The best-selling and most-visible mobile franchises are cultural icons now. Nearly everyone has at least heard of Clash of Clans, and most people are also aware that it’s possible to play Minecraft on an iPhone. There is also a plethora of infinite runners, a genre that almost perfectly captures the strengths of a phone as a gaming device with simple controls and quick play sessions.
Alto’s Adventure is not the first infinite runner, and it isn’t even one of the best selling games on the App Store right now. It captured my heart when it first released nearly three years ago though, and it’s one of a few games on my phone that I keep coming back to. There’s a sequel in the works (somewhere, at least), and this game has received plenty of acclaim. I truly think it’s the best game to play on a mobile device.
A breath of fresh air
Alto’s Adventure is a simple game with a simple premise. You play as Alto, at first, a llama-herder who has lost his llamas. To get said llamas back, Alto (you) must ski down the slopes, catching the creatures and avoiding obstacles. This is a premise that follows the same mold (if not exact details) as nearly every other infinite runner, but the art style and tight gameplay set this title apart.
First of all, the game is gorgeous. The screenshots in this post show the technical chops off adequately, but the art style becomes even more beautiful when it’s sitting in one’s hand during a run. The slopes are crisp and clean, the small snow trail following Alto’s skis looks great, and the different obstacles that frequently pop up often show off interesting color schemes and shapes. There’s also a day/night cycle, and different weather patterns. All of these elements are purely cosmetic, but they make Alto’s world feel a little more real and interesting as players zip through it.

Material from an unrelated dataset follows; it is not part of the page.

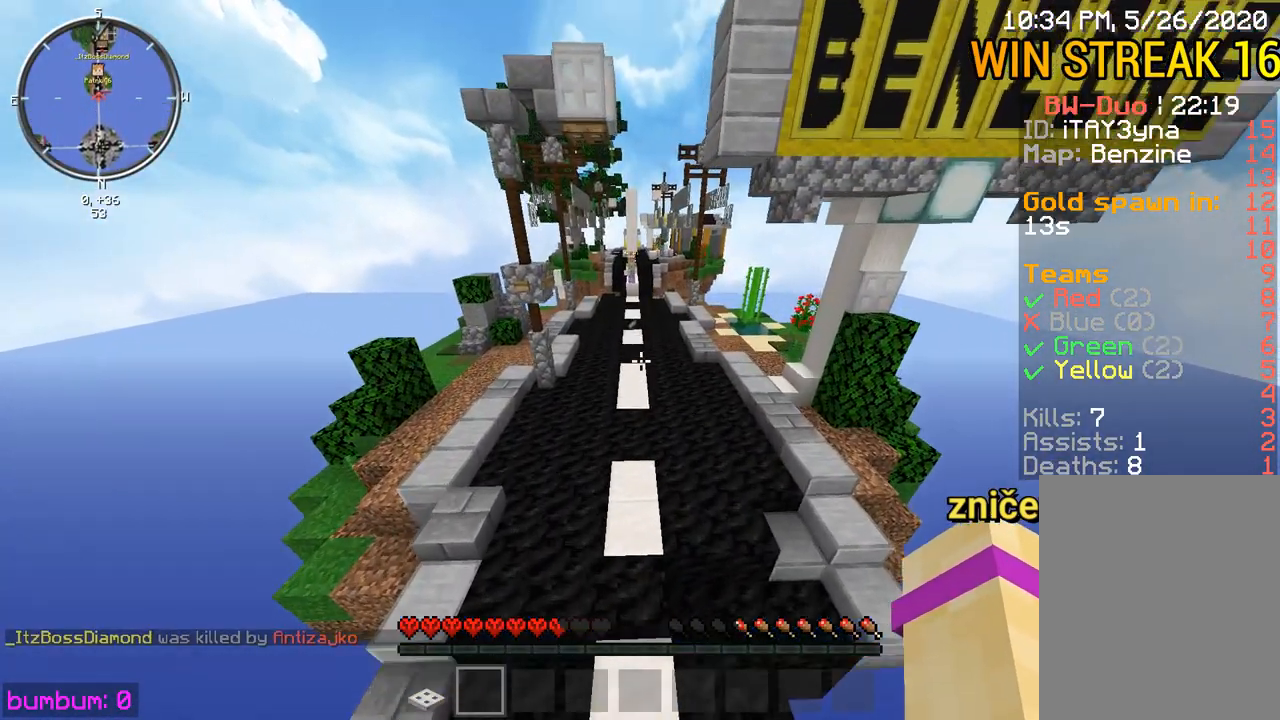
{"keys": ["up"], "mouse": [], "events": []}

As beautiful as the world is, the simple-yet-deep gameplay is equally important. Additional characters besides Alto are available fairly early on, and their different strengths and weaknesses adds a layer of strategy to the selection screen. I usually play as “Maya,” a character who is slightly slower but considerably more agile than the rest. Using Maya allows me to more easily pull of backflips and tricks — every jump is a new opportunity.

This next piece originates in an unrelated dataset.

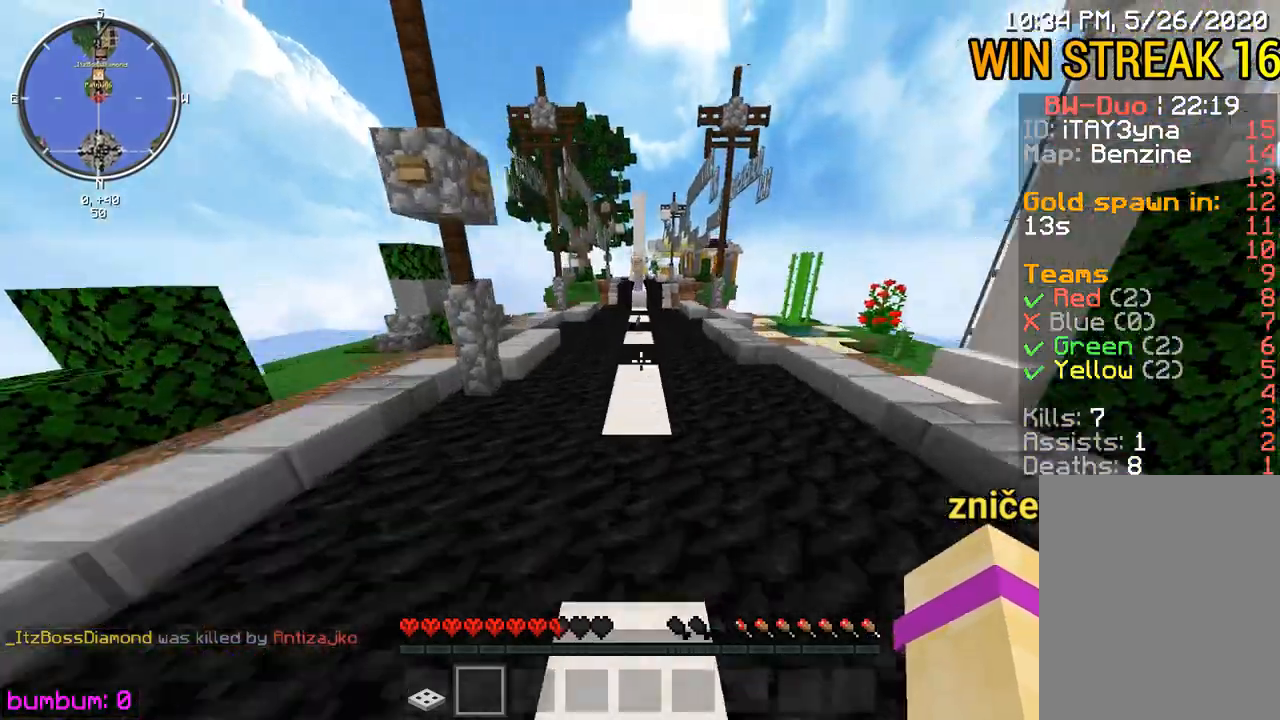
{"keys": ["up"], "mouse": [], "events": []}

Perhaps most importantly though, Alto’s Adventure knows the importance of minimalism. As a paid app, there are no advertisements, and everything in the game feels clean and uncluttered. This translates to relatively simple gameplay too, since there is barely anything on screen besides the player and the upcoming obstacles. Many mobile games are filled with bright colors, flashing lights, and a host of other distractions (to say nothing of ads or in-app purchases). In Alto, there is rarely anything except the slope, the llamas, and you.
All of these factors make Alto’s Adventure a game that I love to return to. I don’t play nearly as many games on my phone as I used to, for a number of reasons that aren’t relevant to this story. I keep coming back to Alto, though, and it’s always a welcome distraction or moment of relaxation. Apple has been quick to market it as well, and the title frequently shows up in “best-of” sections in their App Store.
I recently found out that there is a planned sequel to Alto’s Adventure, titled Alto’s Odyssey with an unclear release date (there is an update here). Given how much I love the developers’ first foray into this franchise, I’m sure I’ll pick up Odyssey whenever it releases. Until then, there are more than enough slopes to keep me happy.